The quality of our environment is fundamental to our long-term survival as a species. You would think, therefore, we’d be quite keen to look after it. You’d think we would want to live in a clean, healthy, and generally “nice” environment.
Unfortunately, the evidence suggests not.
Like marauding pirates, we have mercilessly plundered our environment. We have used and abused what it has freely offered us. Our actions have been and continue to be such that we take and exploit to the point of obliteration and extinction.
Driven by profit and gain, if there’s an advantage to be acquired, then all else becomes secondary. Individual short-term self-interest dominates thoughts of the wider population’s well-being.

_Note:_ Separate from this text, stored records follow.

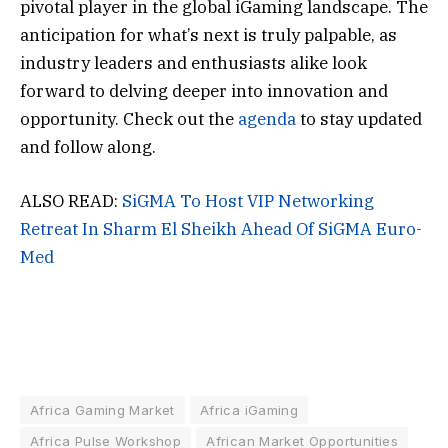
pivotal player in the global iGaming landscape. The
anticipation for what’s next is truly palpable, as
industry leaders and enthusiasts alike look
forward to delving deeper into innovation and
opportunity. Check out the
agenda
to stay updated
and follow along.
ALSO READ:
SiGMA To Host VIP Networking
Retreat In Sharm El Sheikh Ahead Of SiGMA Euro-
Med
Africa Gaming Market
Africa iGaming
Africa Pulse Workshop
African Market Opportunities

As demonstrated by the fact that all too often we act on the basis of the here and now rather than thinking about the future or the consequences of our actions.
Why would we have ever suspected anything else?
There’s no great precedent that we will do the right thing, the proper thing, the necessary thing.
How can you expect people to act in the best interests of the environment when they can’t even act in the best interests of themselves?
Despite well-established and widely known health warnings, many people continue to smoke; they take recreational drugs; they overeat to the point of obesity; they drink alcohol excessively; and they fail to do adequate exercise.
In the developed world, more people die from conditions caused by their lifestyle (heart attack, stroke, diabetes) than from any other reason. It seems we can’t even do the right thing for ourselves.
It’s a shocking testament to individual neglect and abuse.
And, in relation to the environment, we’re expecting these people to think of the wider population’s well-being and, what’s more, to modify their behaviour for the benefit of others, people with whom they have no relationship or association.
That’s just not going to happen.
If people cannot act responsibly in relation to their own behaviours, how can we expect them to act responsibly toward others?
The individual is just not going to save the planet.